Former Omak Mission Children Sue State over St. Mary's Sex Abuse Case

By K.c. Mehaffey
Wenatchee World
November 23, 2011

OMAK Eight former foster children who claim they were sexually abused by a priest at St. Mary's Mission in Omak decades ago are suing Washington state for sending them to the American Indian boarding school and not tracking their well-being.

The lawsuit, filed Tuesday in Thurston County Superior Court, says the children were all abused in the 1950s, '60s and '70s by Rev. John Morse and others at the Jesuit mission.

The abuse ranges from fondling to sodomy and rape.

Morse is among the priests named in a $166 million settlement in March between the Northwest Jesuits and hundreds of abuse victims. Attorneys for the victims say more than 100 children were sexually abused at St. Mary's Mission, and Morse is the subject of more than 75 prior abuse claims and lawsuits. He has denied the claims and currently lives under constant supervision in a Jesuit retirement home near Spokane.

The lawsuit says that the state Department of Social and Health Services appointed Morse as foster parent or guardian for five of the children. All eight children were under the state's care, yet the state never visited the mission to be sure they were being properly cared for, and never investigated indications that abuse was occurring, their attorneys said.

"We have testimony, not only from clients but from employees of the mission, that the state very rarely, if ever, set foot on the grounds of the mission to inquire about the safety of these children," said Yakima attorney Bryan Smith.

The lawsuit also says that the state was notified about the sexual abuse occurring at St. Mary's Mission, but failed to investigate the claims.

DSHS spokesman John Wiley said state lawyers have not yet seen the lawsuit, and when they did, they would file a response through the courts.

Smith said DSHS did not keep records on complaints back into the '60s, "But we do have court records which we found showing they were placed in the special care of Father John Morse, one of the most prolific pedophile abusers in the history of the state," he added.

Smith said all the victims, who live in Washington and Montana, filed claims against the state in July 2010, seeking more than $5 million in damages. The state never responded.

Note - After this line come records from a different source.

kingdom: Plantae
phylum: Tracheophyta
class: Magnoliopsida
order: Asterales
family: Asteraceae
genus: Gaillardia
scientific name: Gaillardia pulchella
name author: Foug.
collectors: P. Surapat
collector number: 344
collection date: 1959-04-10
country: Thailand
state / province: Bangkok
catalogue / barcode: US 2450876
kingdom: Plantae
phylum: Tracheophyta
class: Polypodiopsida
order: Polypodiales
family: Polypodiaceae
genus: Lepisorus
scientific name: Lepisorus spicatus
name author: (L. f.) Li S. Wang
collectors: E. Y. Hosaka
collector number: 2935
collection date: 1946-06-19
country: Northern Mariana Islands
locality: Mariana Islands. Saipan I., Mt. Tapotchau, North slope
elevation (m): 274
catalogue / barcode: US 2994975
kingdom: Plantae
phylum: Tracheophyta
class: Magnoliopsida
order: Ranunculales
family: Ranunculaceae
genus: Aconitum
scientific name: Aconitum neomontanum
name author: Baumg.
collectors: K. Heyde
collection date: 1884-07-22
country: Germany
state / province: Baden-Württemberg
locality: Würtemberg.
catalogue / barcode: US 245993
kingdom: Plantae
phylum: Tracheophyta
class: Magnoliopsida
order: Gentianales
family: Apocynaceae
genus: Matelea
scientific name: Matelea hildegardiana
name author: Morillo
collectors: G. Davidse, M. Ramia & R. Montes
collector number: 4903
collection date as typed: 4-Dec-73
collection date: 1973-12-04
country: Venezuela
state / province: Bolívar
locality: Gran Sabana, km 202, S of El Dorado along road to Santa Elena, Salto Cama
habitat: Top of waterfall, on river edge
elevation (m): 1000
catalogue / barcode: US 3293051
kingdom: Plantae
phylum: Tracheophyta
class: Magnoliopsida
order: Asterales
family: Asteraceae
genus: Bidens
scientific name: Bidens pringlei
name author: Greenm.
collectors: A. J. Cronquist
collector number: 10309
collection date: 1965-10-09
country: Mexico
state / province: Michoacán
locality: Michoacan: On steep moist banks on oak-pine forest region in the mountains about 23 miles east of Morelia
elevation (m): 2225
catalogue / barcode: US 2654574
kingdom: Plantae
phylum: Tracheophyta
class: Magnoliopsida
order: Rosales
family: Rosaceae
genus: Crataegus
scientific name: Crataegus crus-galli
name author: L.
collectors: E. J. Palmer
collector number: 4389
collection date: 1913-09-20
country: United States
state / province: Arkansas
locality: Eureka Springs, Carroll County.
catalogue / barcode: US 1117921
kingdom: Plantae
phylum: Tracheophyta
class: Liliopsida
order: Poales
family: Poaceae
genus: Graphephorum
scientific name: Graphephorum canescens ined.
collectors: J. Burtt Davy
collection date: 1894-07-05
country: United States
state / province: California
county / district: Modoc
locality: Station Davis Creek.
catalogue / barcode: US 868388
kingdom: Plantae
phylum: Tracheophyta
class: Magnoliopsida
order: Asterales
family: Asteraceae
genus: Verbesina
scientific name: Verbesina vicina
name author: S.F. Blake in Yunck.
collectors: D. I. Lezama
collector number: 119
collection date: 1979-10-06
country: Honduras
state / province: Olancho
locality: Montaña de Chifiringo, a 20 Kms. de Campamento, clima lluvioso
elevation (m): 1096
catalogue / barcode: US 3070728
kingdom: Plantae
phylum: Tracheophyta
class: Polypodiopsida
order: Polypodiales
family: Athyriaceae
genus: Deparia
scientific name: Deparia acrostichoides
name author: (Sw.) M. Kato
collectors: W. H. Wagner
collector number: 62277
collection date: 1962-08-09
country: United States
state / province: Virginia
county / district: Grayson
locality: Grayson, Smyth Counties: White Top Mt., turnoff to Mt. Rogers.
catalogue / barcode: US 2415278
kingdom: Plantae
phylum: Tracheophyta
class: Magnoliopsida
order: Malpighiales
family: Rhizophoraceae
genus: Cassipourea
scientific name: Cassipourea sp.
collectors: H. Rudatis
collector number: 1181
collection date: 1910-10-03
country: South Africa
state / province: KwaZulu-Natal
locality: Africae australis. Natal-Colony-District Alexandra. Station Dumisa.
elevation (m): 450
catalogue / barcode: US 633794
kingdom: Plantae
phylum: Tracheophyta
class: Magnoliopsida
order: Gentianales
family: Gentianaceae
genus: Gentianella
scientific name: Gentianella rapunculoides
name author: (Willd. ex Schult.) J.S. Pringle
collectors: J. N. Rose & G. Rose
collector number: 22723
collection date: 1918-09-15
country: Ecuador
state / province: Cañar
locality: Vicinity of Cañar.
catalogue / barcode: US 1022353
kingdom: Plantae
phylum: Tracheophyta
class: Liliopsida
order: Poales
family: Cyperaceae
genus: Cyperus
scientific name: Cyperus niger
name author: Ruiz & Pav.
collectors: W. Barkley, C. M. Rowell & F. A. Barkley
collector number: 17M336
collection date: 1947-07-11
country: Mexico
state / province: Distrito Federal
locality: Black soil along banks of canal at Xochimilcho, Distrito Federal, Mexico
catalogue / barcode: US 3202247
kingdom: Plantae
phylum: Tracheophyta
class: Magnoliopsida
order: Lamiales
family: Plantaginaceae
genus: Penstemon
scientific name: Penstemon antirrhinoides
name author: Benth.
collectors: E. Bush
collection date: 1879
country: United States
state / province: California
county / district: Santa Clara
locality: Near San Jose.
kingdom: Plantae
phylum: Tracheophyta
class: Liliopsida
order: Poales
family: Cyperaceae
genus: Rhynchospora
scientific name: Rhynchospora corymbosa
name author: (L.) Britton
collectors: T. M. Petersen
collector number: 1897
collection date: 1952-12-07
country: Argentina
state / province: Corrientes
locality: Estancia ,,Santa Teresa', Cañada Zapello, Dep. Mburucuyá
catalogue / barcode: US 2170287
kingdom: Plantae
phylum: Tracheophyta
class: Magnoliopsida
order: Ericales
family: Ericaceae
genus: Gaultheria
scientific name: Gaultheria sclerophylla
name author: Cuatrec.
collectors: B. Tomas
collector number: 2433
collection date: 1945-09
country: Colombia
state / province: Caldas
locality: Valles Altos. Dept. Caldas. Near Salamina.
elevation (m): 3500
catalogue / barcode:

A news release from Tamaki Law, which filed the suit, said one victim identified as T.B., now 54, said the sexual abuse began when she was six years old, in first grade, and continued for eight years. The lawsuit claimed multiple incidents of fondling, inappropriate touching, sodomy and sexual intercourse.

When one of her friends in the dorm died, she became terrified that the same thing would happen to her if she told of the abuse, she said. "To this day, I remain in fear of Morse. He remains a powerful and fearful presence," she said in a news release.

Smith said that the attorneys are investigating the student's death, and do not yet know if it was related to the abuse.

"That's one thing we intend to do in the lawsuit, is to find answers to some of these questions," he said.

Another victim, now 53, said he was sent to Morse's office when he was in fourth grade. "There were two little girls on his lap. He got up and hugged me and started stroking me," the victim, identified as D.P., said in the news release. He claimed sexual, physical and emotional abuse by both Morse and Jim Gates, who worked at the mission, which included multiple incidents of fondling, inappropriate touching and sodomy.